Aux étudiantes et étudiants du Québec en grève
Richard Stanley Peters est décédé le 30 décembre 2011; il avait 92 ans.
Ne vous inquiétez pas si vous ne le connaissiez pas : on n’a, au Québec, fait aucun écho à ce décès, comme me semble-t-il dans toute la francophonie — ce qui explique en partie que moi-même je vienne tout juste de l’apprendre, d’un fort doué ancien étudiant.
Mais si son nom demeure très tristement à peu près inconnu dans le monde francophone, dans les pays anglophones, Peters est tenu pour un des, sinon le principal philosophe de l’éducation de la deuxième moitié du XX è siècle.
À toutes fins utiles, il a en effet littéralement créé la philosophie dite analytique de l’éducation et, ce faisant, donné ses lettres de noblesse à une branche de la philosophie qui consistait jusqu’à lui, typiquement, en une relecture souvent assez stérile des œuvres des philosophes du passé ayant réfléchi sur l’éducation (Platon, Rousseau, Kant, Dewey, notamment) couplée à celle des écrits de pédagogues ou de théoriciens présumés avoir une portée philosophique (Coménius, Froebel, Pestallozi, par exemple).
Parcours d’un immense novateur
Peters a fait ses premiers travaux à la frontière de la psychologie et de la philosophie, ainsi qu’en éthique et en philosophie politique.
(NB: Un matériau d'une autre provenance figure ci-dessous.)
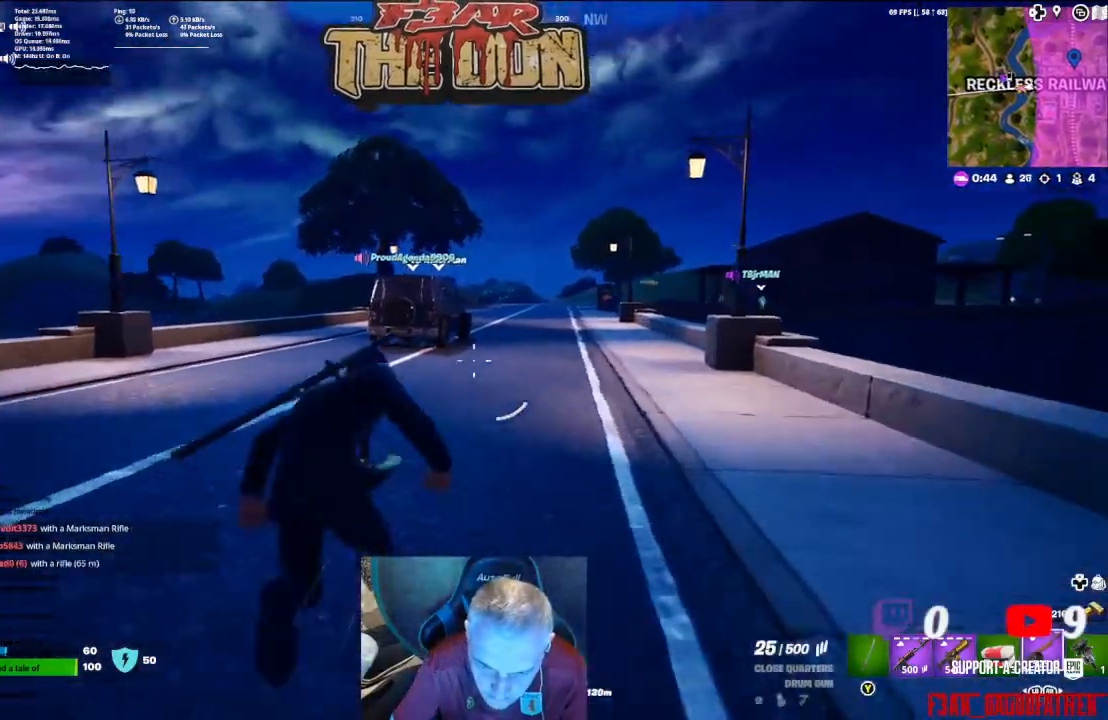
{"buttons": [], "left_stick": "up", "right_stick": "center", "events": [[100, "right_stick", "up"], [233, "right_stick", "center"]]}
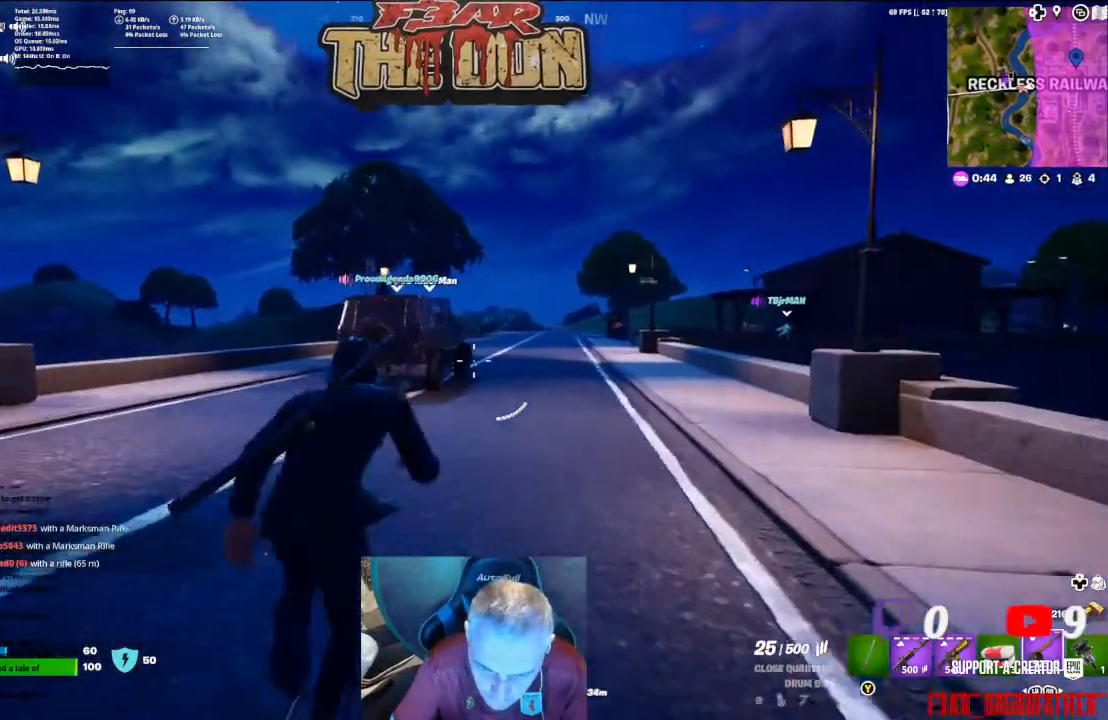
{"buttons": [], "left_stick": "up", "right_stick": "down-left", "events": [[433, "right_stick", "down-left"]]}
Nommé en 1962 à la Chaire de Philosophie de l’éducation de l’Institute of Education (University of London), il souhaitera apporter à la réflexion philosophique sur l’éducation les bénéfices de la précision et de la rigueur que permet le recours aux méthodes et techniques de l’analyse conceptuelle et linguistique telle qu’elle était alors pratiquée en philosophie analytique. En prenant l’éducation comme objet, il s’assignera pour tâche de dresser la carte logique de ses concepts fondamentaux, comme celui d’éducation, bien entendu, mais aussi ceux d’endoctrinement, de croissance, de compréhension, de besoin, d’intérêt, de savoir, de curriculum et ainsi de suite.
Un important apport de Peters aura été de porter un regard critique sur la tradition «romantique» de l’éducation (héritée de Rousseau) et sur la tradition pragmatique, hérité de Dewey. Il y décèle de grandes confusions conceptuelles et des menaces graves à cette idée, pour lui cruciale, que l’éducation doit viser la constitution de l’autonomie de la raison par l’acquisition de savoirs. Mais il reconnaît néanmoins que ces traditions ont laissé un legs important, qu’il situe sur un plan éthique. Il écrira en ce sens : « Malgré ces confusions quant aux standards qu’on retrouve dans tant de discussions sur la ‘croissance’ et l’ ‘accomplissement de soi’, ces caricatures de la situation éducationnelle ont un mérite et sont importantes sur un plan moral. C’est qu’elles font voir que les jugements de valeur, en éducation, peuvent aussi porter sur la manière — et pas seulement sur le contenu — de l’éducation. Elles nous invitent ainsi à mettre en évidence la place des principes procéduraux. […] L’importance de ces principes, qui insistent sur l’importance de l’autodétermination des individus, avait souvent été négligée par les enseignants traditionnels.»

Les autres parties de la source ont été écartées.